Автор считает, что использованный Поспеловым термин «мифология» адекватно отражает силу воздействия на людей каждого очередного мифа и показывает громадную психологическую силу влияния таких мифов на мировоззрение широких масс людей, охватывающих при этом не только людей, далеко стоящих от науки (что понятно), но (и, как это ни странно, прежде всего) большинство ученых. Однако, на взгляд автора, такое поведение ученых объясняется не только и не столько их безудержным эгоизмом и наплевательским отношением к поиску истины, как это может быть понято из слов Поспелова, а тем, что значительно проще, удобнее и, главное эффективнее, заниматься частным, взяв за основу теорию, уже принятую научным обществом, не вступая с ней в противоречия и вставляя в теорию те или иные, иногда значительные, улучшения, находя новые, более изящные и экономичные решения. И еще, может быть главное. Решение каждой такой частной задачи приносит ощутимый результат сегодня (и для ученого, и для науки), в крайнем случае – завтра. Если же засомневаться в правильности и обоснованности принятой и устоявшейся теории, носящей достаточно фундаментальный характер, то на создание новой теории уйдут не годы, а десятилетия, а при опровержении самых грандиозных мифов и того более. Да и зачем это нужно ученому, кроме того, чтобы как-то приблизиться (а чаще всего и не приблизиться) к какой-то реально не ощутимой истине? Ведь можно и не приближаться, а топтаться где-то рядом, занимаясь, в общем-то, полезным и нужным делом.
По сути, то же, что и Поспелов, пишет Ошо, говоря о самом грандиозном мифе – мифе о существовании Бога [Ошо 2014]. При этом вместо слова «миф» у Поспелова, Ошо использует термин «суеверие», причем использует в равной мере, как говоря о Боге, так и о науке. В данном случае, нас интересует второе.
«Верующий в Бога может быть таким же внушаемым, как и неверующий.

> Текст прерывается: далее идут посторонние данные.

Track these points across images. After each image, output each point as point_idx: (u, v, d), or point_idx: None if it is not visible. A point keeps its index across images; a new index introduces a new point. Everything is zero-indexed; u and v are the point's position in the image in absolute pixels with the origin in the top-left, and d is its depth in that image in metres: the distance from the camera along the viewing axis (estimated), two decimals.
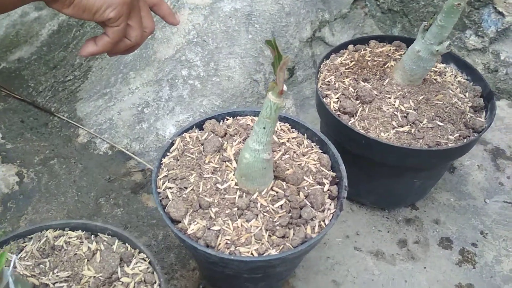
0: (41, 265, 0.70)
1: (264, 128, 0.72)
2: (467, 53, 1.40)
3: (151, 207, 1.08)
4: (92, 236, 0.76)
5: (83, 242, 0.73)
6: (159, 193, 0.80)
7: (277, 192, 0.79)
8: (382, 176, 1.01)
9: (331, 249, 1.05)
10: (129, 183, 1.11)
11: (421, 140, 0.92)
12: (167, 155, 0.85)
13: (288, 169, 0.82)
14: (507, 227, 1.12)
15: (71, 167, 1.12)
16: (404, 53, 1.06)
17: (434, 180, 1.07)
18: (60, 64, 1.27)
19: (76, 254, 0.72)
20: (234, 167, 0.82)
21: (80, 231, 0.75)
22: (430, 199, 1.16)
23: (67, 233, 0.75)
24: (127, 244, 0.75)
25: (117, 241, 0.74)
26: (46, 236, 0.73)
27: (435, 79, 1.03)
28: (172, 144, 0.87)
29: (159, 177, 0.82)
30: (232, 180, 0.80)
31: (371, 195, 1.09)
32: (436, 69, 1.06)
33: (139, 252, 0.74)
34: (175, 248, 1.01)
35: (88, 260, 0.71)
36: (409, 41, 1.10)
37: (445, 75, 1.05)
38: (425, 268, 1.03)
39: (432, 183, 1.08)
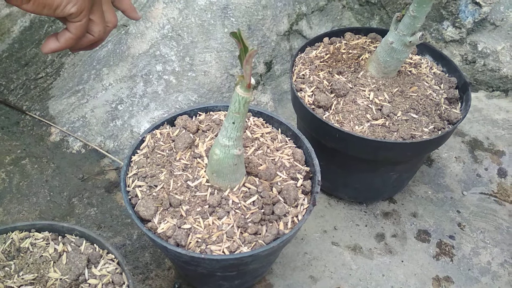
0: (6, 268, 0.68)
1: (233, 123, 0.70)
2: (445, 44, 1.40)
3: (126, 206, 1.05)
4: (60, 237, 0.74)
5: (49, 243, 0.72)
6: (128, 191, 0.78)
7: (249, 189, 0.78)
8: (358, 170, 1.01)
9: (309, 244, 1.04)
10: (103, 182, 1.09)
11: (395, 133, 0.91)
12: (137, 153, 0.84)
13: (261, 165, 0.81)
14: (484, 219, 1.12)
15: (43, 167, 1.10)
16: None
17: (410, 173, 1.07)
18: (32, 61, 1.24)
19: (42, 256, 0.70)
20: (206, 164, 0.80)
21: (46, 232, 0.74)
22: (407, 192, 1.16)
23: (33, 235, 0.73)
24: (95, 244, 0.73)
25: (84, 242, 0.73)
26: (12, 238, 0.71)
27: (410, 71, 1.02)
28: (142, 141, 0.85)
29: (128, 175, 0.80)
30: (203, 177, 0.78)
31: (349, 190, 1.08)
32: (411, 61, 1.06)
33: (108, 253, 0.72)
34: (150, 247, 1.00)
35: (54, 262, 0.69)
36: (384, 33, 1.08)
37: (420, 67, 1.05)
38: (402, 261, 1.03)
39: (409, 176, 1.08)
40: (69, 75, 1.22)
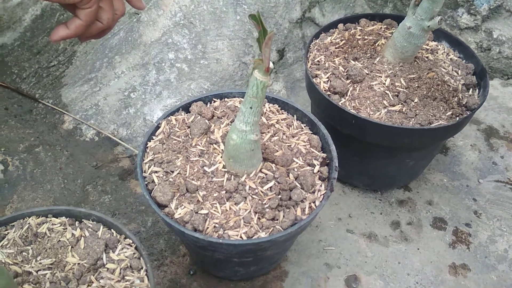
0: (23, 253, 0.68)
1: (251, 108, 0.69)
2: (460, 31, 1.38)
3: (140, 193, 1.05)
4: (77, 222, 0.73)
5: (66, 228, 0.71)
6: (144, 177, 0.78)
7: (266, 174, 0.77)
8: (374, 157, 1.00)
9: (324, 232, 1.03)
10: (117, 170, 1.09)
11: (413, 119, 0.90)
12: (153, 139, 0.83)
13: (277, 151, 0.80)
14: (501, 207, 1.11)
15: (56, 154, 1.09)
16: (395, 31, 1.04)
17: (426, 160, 1.06)
18: (44, 49, 1.23)
19: (59, 241, 0.70)
20: (222, 150, 0.80)
21: (63, 217, 0.73)
22: (423, 180, 1.15)
23: (50, 220, 0.73)
24: (112, 230, 0.73)
25: (102, 227, 0.72)
26: (29, 223, 0.71)
27: (427, 57, 1.01)
28: (157, 127, 0.85)
29: (144, 161, 0.80)
30: (219, 162, 0.78)
31: (363, 177, 1.07)
32: (427, 47, 1.04)
33: (125, 238, 0.72)
34: (164, 234, 0.99)
35: (72, 247, 0.69)
36: (400, 19, 1.07)
37: (437, 53, 1.03)
38: (418, 249, 1.02)
39: (425, 163, 1.07)
40: (82, 63, 1.21)
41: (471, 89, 0.98)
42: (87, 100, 1.17)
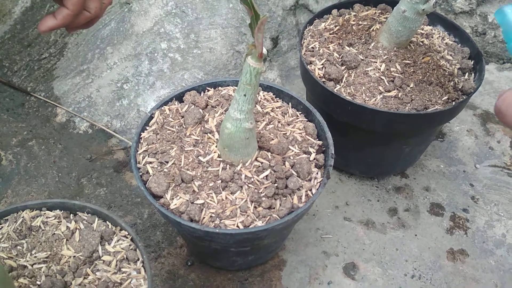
0: (18, 247, 0.67)
1: (244, 95, 0.68)
2: (454, 16, 1.37)
3: (135, 186, 1.05)
4: (71, 215, 0.72)
5: (61, 221, 0.71)
6: (139, 168, 0.77)
7: (261, 163, 0.76)
8: (371, 144, 0.99)
9: (321, 220, 1.03)
10: (111, 162, 1.08)
11: (409, 104, 0.89)
12: (146, 129, 0.82)
13: (272, 139, 0.80)
14: (498, 192, 1.11)
15: (50, 148, 1.08)
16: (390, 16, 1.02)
17: (423, 146, 1.05)
18: (34, 41, 1.22)
19: (54, 234, 0.69)
20: (217, 139, 0.79)
21: (58, 210, 0.72)
22: (419, 166, 1.15)
23: (45, 213, 0.72)
24: (107, 222, 0.72)
25: (97, 219, 0.72)
26: (23, 217, 0.70)
27: (422, 42, 1.00)
28: (151, 117, 0.83)
29: (138, 152, 0.79)
30: (214, 152, 0.77)
31: (360, 165, 1.06)
32: (422, 31, 1.03)
33: (121, 230, 0.71)
34: (161, 226, 0.99)
35: (67, 240, 0.68)
36: (394, 4, 1.06)
37: (432, 37, 1.02)
38: (416, 235, 1.02)
39: (422, 149, 1.06)
40: (73, 55, 1.20)
41: (467, 74, 0.97)
42: (79, 92, 1.16)
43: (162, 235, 0.97)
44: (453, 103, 0.91)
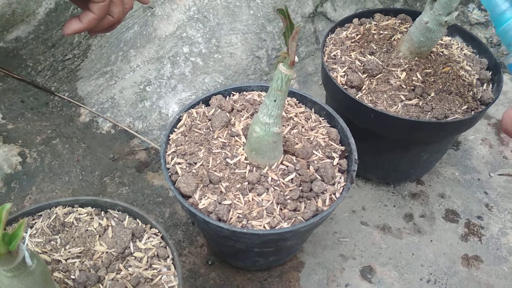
0: (52, 242, 0.70)
1: (275, 101, 0.71)
2: (470, 27, 1.39)
3: (157, 185, 1.07)
4: (102, 212, 0.75)
5: (93, 218, 0.73)
6: (168, 168, 0.79)
7: (287, 166, 0.78)
8: (389, 151, 1.01)
9: (338, 224, 1.05)
10: (134, 162, 1.10)
11: (429, 113, 0.91)
12: (175, 131, 0.84)
13: (297, 143, 0.82)
14: (511, 200, 1.12)
15: (74, 147, 1.11)
16: (410, 26, 1.05)
17: (440, 154, 1.07)
18: (58, 42, 1.24)
19: (87, 230, 0.71)
20: (243, 142, 0.81)
21: (89, 207, 0.75)
22: (435, 173, 1.17)
23: (77, 210, 0.74)
24: (138, 219, 0.74)
25: (127, 217, 0.74)
26: (56, 213, 0.72)
27: (442, 52, 1.02)
28: (179, 120, 0.86)
29: (167, 153, 0.81)
30: (241, 154, 0.79)
31: (378, 170, 1.08)
32: (442, 42, 1.05)
33: (151, 227, 0.73)
34: (182, 225, 1.01)
35: (99, 236, 0.70)
36: (413, 14, 1.09)
37: (451, 48, 1.04)
38: (431, 241, 1.03)
39: (438, 156, 1.08)
40: (97, 56, 1.22)
41: (485, 84, 1.00)
42: (103, 93, 1.18)
43: (183, 234, 1.00)
44: (472, 112, 0.93)
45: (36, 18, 1.31)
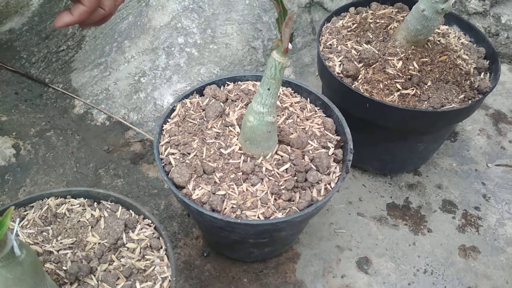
0: (44, 233, 0.69)
1: (268, 89, 0.70)
2: (468, 17, 1.38)
3: (152, 177, 1.06)
4: (95, 203, 0.74)
5: (86, 209, 0.72)
6: (161, 159, 0.78)
7: (282, 156, 0.78)
8: (386, 141, 1.00)
9: (335, 215, 1.04)
10: (128, 154, 1.09)
11: (426, 102, 0.90)
12: (168, 121, 0.84)
13: (292, 133, 0.81)
14: (509, 191, 1.12)
15: (68, 139, 1.10)
16: (406, 15, 1.03)
17: (437, 144, 1.06)
18: (52, 34, 1.23)
19: (79, 221, 0.70)
20: (237, 132, 0.80)
21: (82, 198, 0.74)
22: (432, 164, 1.16)
23: (69, 201, 0.73)
24: (131, 210, 0.73)
25: (120, 207, 0.73)
26: (48, 204, 0.72)
27: (439, 41, 1.01)
28: (172, 110, 0.85)
29: (161, 144, 0.80)
30: (236, 145, 0.78)
31: (374, 161, 1.08)
32: (439, 31, 1.04)
33: (144, 218, 0.72)
34: (177, 217, 1.00)
35: (92, 227, 0.70)
36: (411, 3, 1.07)
37: (449, 37, 1.03)
38: (428, 232, 1.03)
39: (435, 147, 1.07)
40: (91, 47, 1.21)
41: (482, 73, 0.99)
42: (97, 85, 1.17)
43: (178, 226, 0.99)
44: (469, 101, 0.92)
45: (30, 10, 1.30)
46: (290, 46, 0.66)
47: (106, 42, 1.21)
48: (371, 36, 0.99)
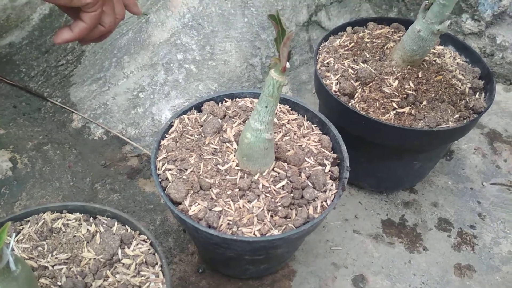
0: (39, 248, 0.69)
1: (266, 107, 0.70)
2: (463, 37, 1.40)
3: (148, 192, 1.06)
4: (91, 218, 0.74)
5: (81, 224, 0.72)
6: (158, 174, 0.78)
7: (278, 173, 0.78)
8: (382, 159, 1.01)
9: (331, 232, 1.04)
10: (125, 168, 1.09)
11: (421, 121, 0.91)
12: (166, 137, 0.84)
13: (289, 150, 0.81)
14: (504, 209, 1.12)
15: (65, 153, 1.10)
16: (403, 35, 1.05)
17: (432, 163, 1.07)
18: (52, 48, 1.24)
19: (75, 236, 0.70)
20: (235, 148, 0.81)
21: (78, 213, 0.74)
22: (428, 182, 1.16)
23: (65, 216, 0.73)
24: (127, 226, 0.73)
25: (116, 223, 0.73)
26: (44, 219, 0.72)
27: (434, 61, 1.02)
28: (170, 125, 0.85)
29: (158, 159, 0.81)
30: (233, 161, 0.79)
31: (370, 179, 1.08)
32: (434, 51, 1.06)
33: (140, 234, 0.72)
34: (173, 232, 1.00)
35: (87, 242, 0.70)
36: (407, 23, 1.09)
37: (444, 57, 1.05)
38: (424, 250, 1.03)
39: (431, 165, 1.08)
40: (90, 62, 1.22)
41: (477, 93, 1.00)
42: (95, 99, 1.18)
43: (174, 242, 0.99)
44: (465, 121, 0.93)
45: (30, 24, 1.31)
46: (288, 65, 0.67)
47: (106, 57, 1.22)
48: (367, 55, 1.01)
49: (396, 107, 0.93)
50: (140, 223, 0.72)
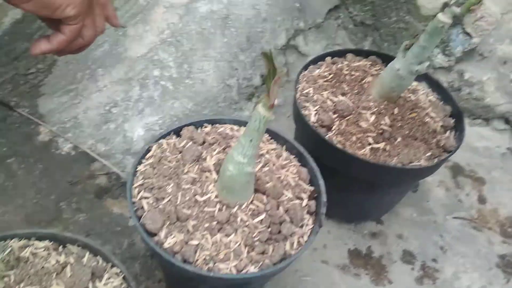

Мы должны понять определение суеверия. [Говоря словами Поспелова – веры в Мифы Е. К.] Суеверие означает верование во что-то без проверки. Русские – суеверные атеисты, индийцы – суеверные теисты, те и другие страдают слепым верованием. Русские не позаботились о том, чтобы открыть, что Бога нет: они поверили, что это так, как и индийцы не попытались открыть, что Бог есть, прежде чем проверить, что это так. Поэтому не впадайте в заблуждение, думая, что суеверны только теисты, есть свои суеверия и у атеистов. И странность в том, что есть и НАУЧНЫЕ СУЕВЕРИЯ». [Подчеркивания и вставки наши Е.К.]. При этом, говоря о русских, Ошо имел в виду не свойство нации, а советский период развития российской философии.
Главный вывод, который вытекает из сказанного выше: в поиске истины не должно существовать безусловных авторитетов, ни научных, ни религиозных, ни, тем более, политических. Каждый из них (речь идет об ученых), на каждом этапе развития познания внес свой вклад в продвижение к истине. Даже если его теория уводила в сторону от истины, она привлекала к ее исследованию много ученых, в результате чего исследовалось и «закрывалось» ложное направление («отрицательный результат – тоже результат). Точно так же, как и «псевдоавторитеты», но в значительно бóльшей степени, на «страже мифов» стоят «псевдозаконы», воспринятые и одобренные научным обществом. Внутренняя «законопослушность» человека и вера в авторитеты не дают ему право сомневаться в том, что общепринято, и названо ЗАКОНОМ. Но закон может быть таким же мифом, как и мнение любого авторитета, т.е. псевдозаконом.